Immersed Visor is a new headset aiming to fill the middle ground between simple ‘face monitors’ like the $440 Viture One XR and the self-contained $3,500 Vision Pro. Weighing about the same as an iPhone 16 Pro, it’s priced at $1,050, though there are some sketchier price models.
Like lower cost monitor-in-glasses-format products, you can’t use it as a standalone device – it’s solely intended for use as a Mac monitor – but it does offer hand-tracking and eye-tracking …
Engadget reports that the Visor does appear to nicely fill the existing product gap.
The device, a bit more than glasses but much less than a full headset, gives each eye the equivalent of a 4K OLED screen. It has a solid 100-degree field of view. It supports 6DoF tracking (meaning it responds to motion on different axes, not just simple head rotations), and it offers hand and eye tracking and support for over five screens in a virtual or mixed reality environment.

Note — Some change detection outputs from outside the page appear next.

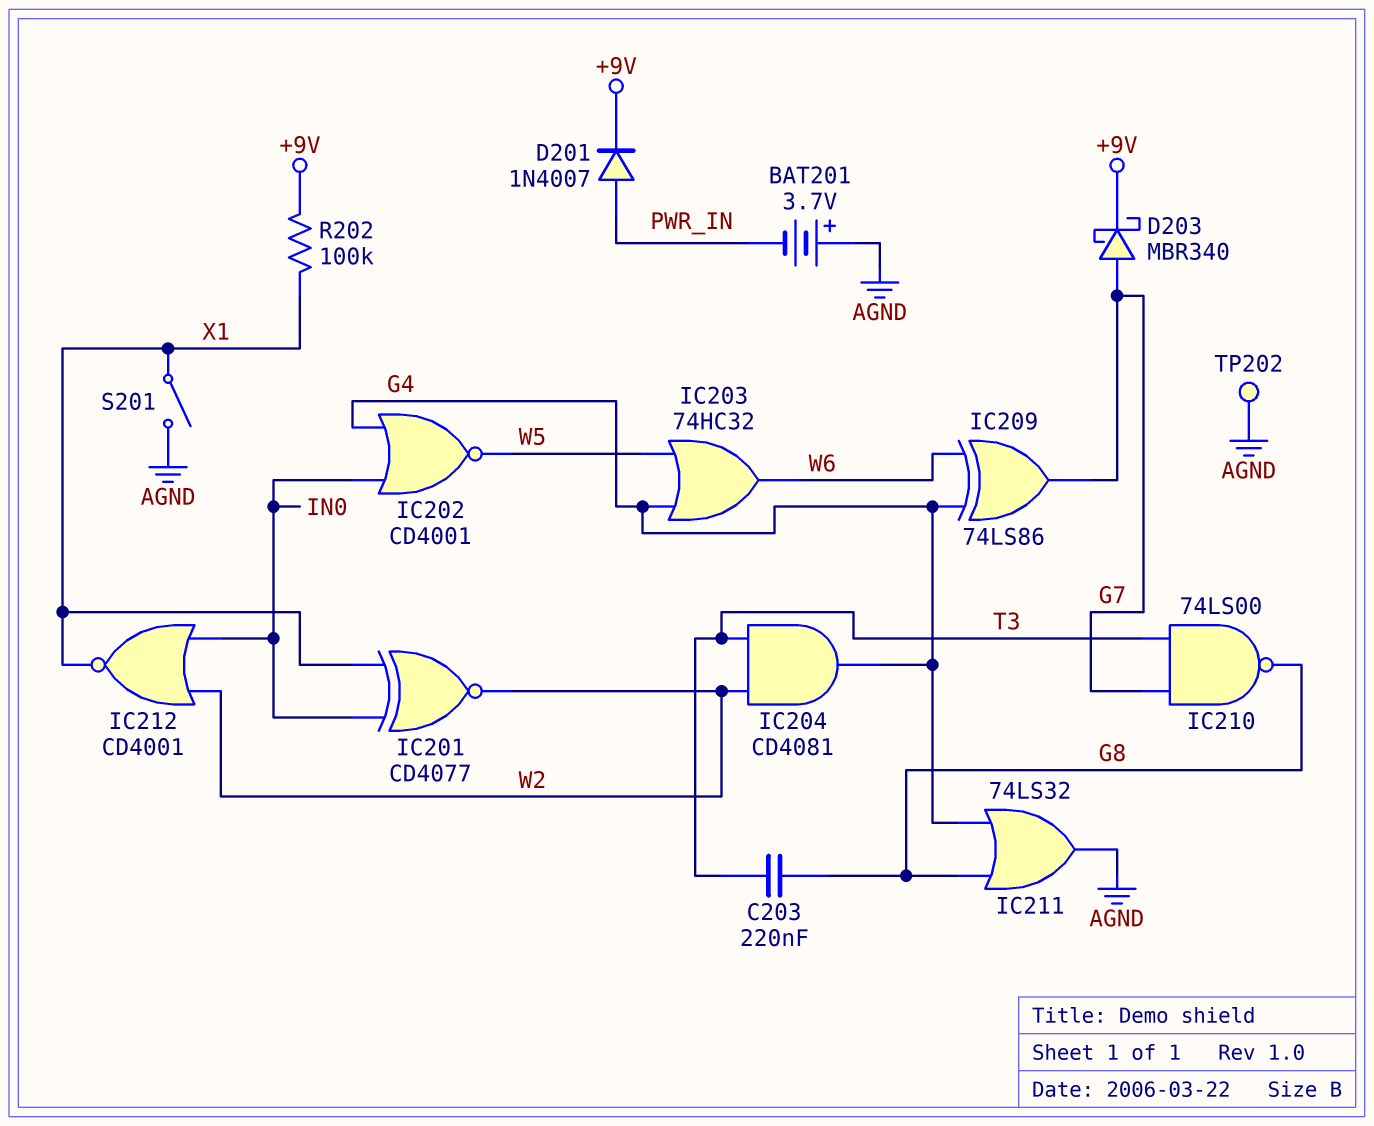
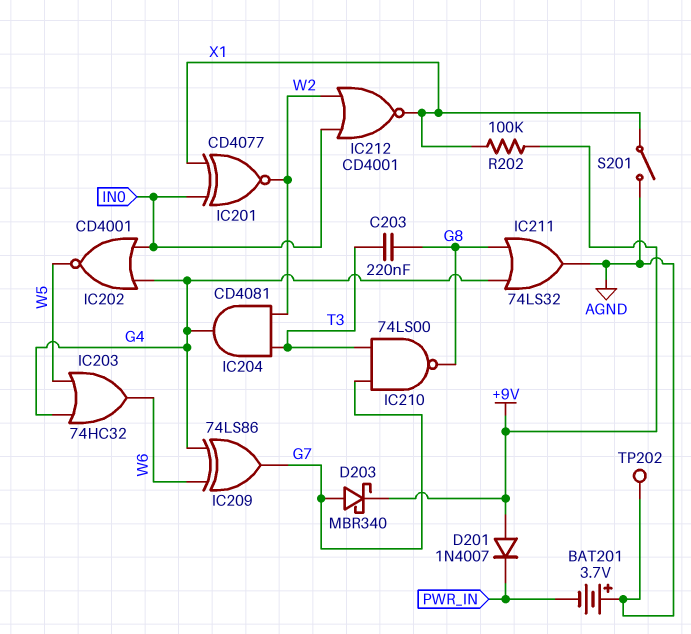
D201: diode 1N4007 (A PWR_IN, K +9V) -> diode 1N4007 (A +9V, K PWR_IN)

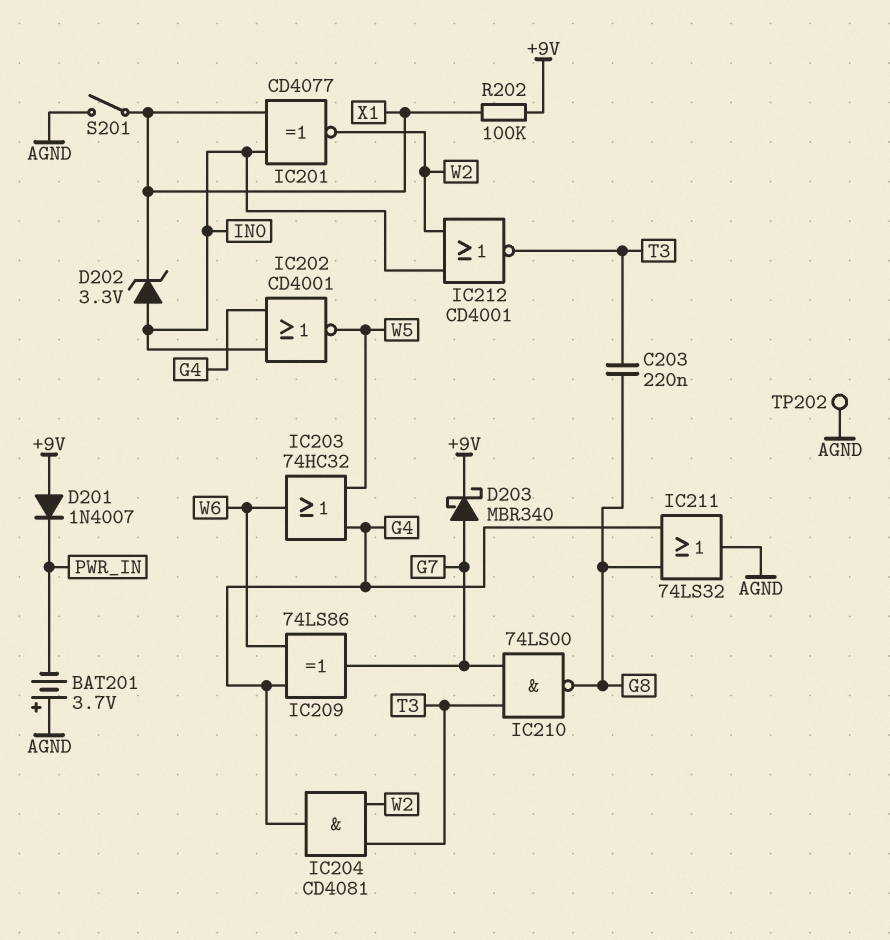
D202: none -> zener 3.3V (A IN0, K X1)
IC212: NOR CD4001 (in IN0, in W2, out X1) -> NOR CD4001 (in IN0, in W2, out T3)

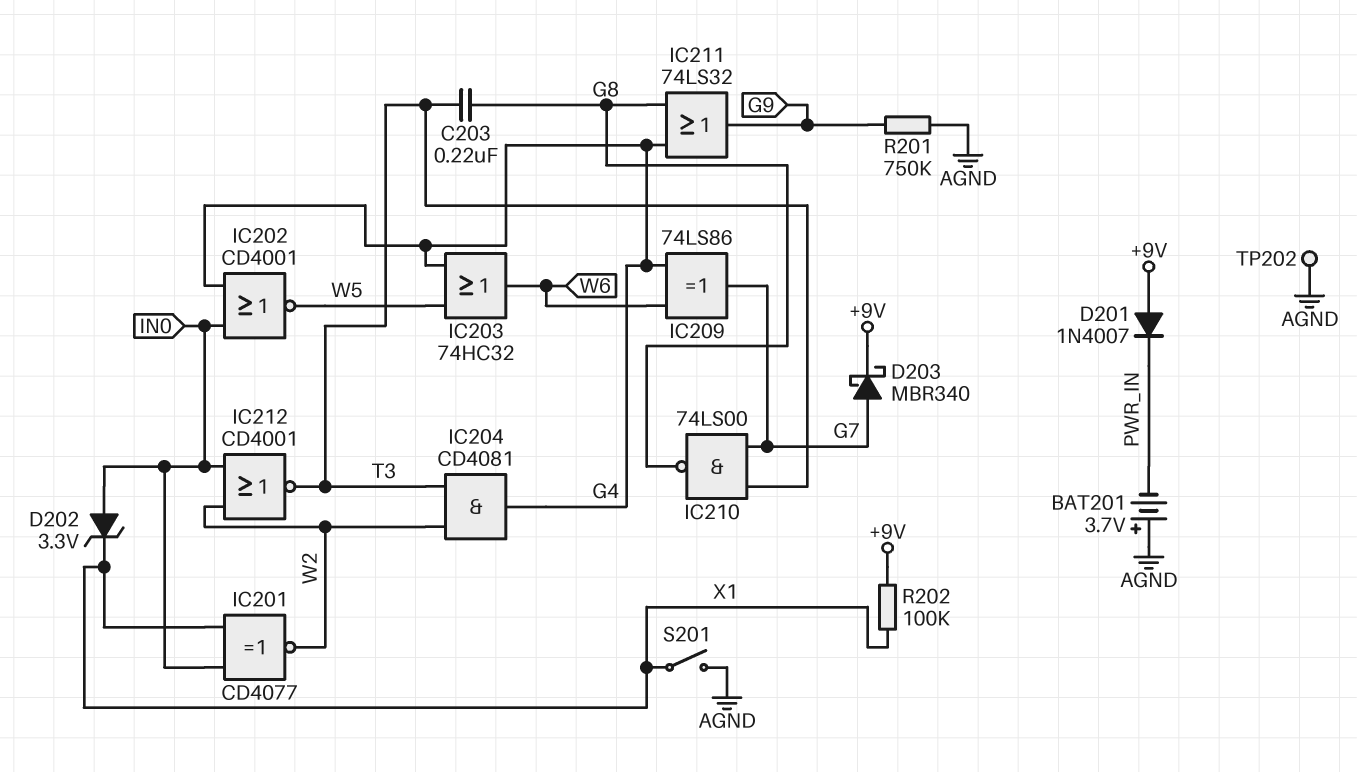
IC211: OR 74LS32 (in G4, in G8, out AGND) -> OR 74LS32 (in G4, in G8, out G9)
R201: none -> 750k (AGND, G9)

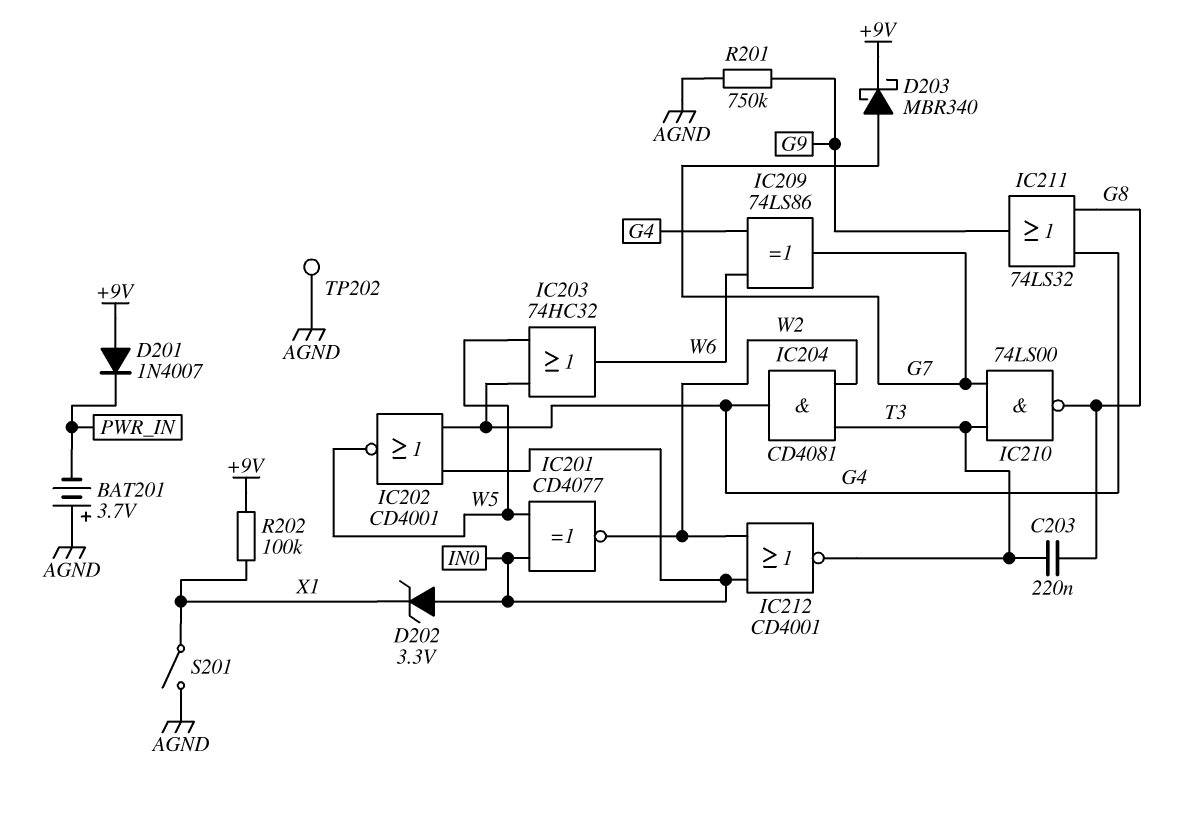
IC201: XNOR CD4077 (in IN0, in X1, out W2) -> XNOR CD4077 (in IN0, in W5, out W2)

Visor only weighs 186g, slightly less than an iPhone 16 Pro. It’s 64 percent lighter than the Meta Quest 3 (515g) and around 70 percent lighter than the Apple Vision Pro (600 to 650g).
One of the key differences between basic glasses devices and Vision Pro is that on Apple’s device monitors stay where you put them in your physical environment, rather than moving with your head, and this is true of Visor too.
Its 6DoF tracking means you can stand up, lean or twist, and the virtual screens will remain planted where you put them, rather than awkwardly following you through space.
You can choose between Passthrough and virtual environments, and can also work in collaborative mode with other users, including screen-sharing capabilities.
It can be worn in glasses form:
But the company admits this is just to tempt people to try it, or for very brief usage, and you’ll want to use the more Vision Pro-like strap for extended use. Like Apple, Immersed has opted for a tethered battery pack.
The company officially launched the headset yesterday, though it won’t go on sale until next month – and as Engadget notes, you’ll have to pay a significant premium if you want it then.
Immersed has chosen an unconventional pricing scheme. The device starts at $1,050 to buy outright. But you can get it for $400 upfront if you agree to a subscription model: $40 monthly for 24 months or $60 monthly for a 12-month term. Oh, and that model doesn’t ship until “six months after” October, meaning April 2025. If you want a device that starts shipping next month — i.e., the “Founder’s Edition” — that price increases to $1,350 outright or $700 plus the monthly subscription fee (same prices as the later-shipping version).
Visor works with Mac, Windows, and Linux laptops. I’ll share my impressions once I get a chance to try it.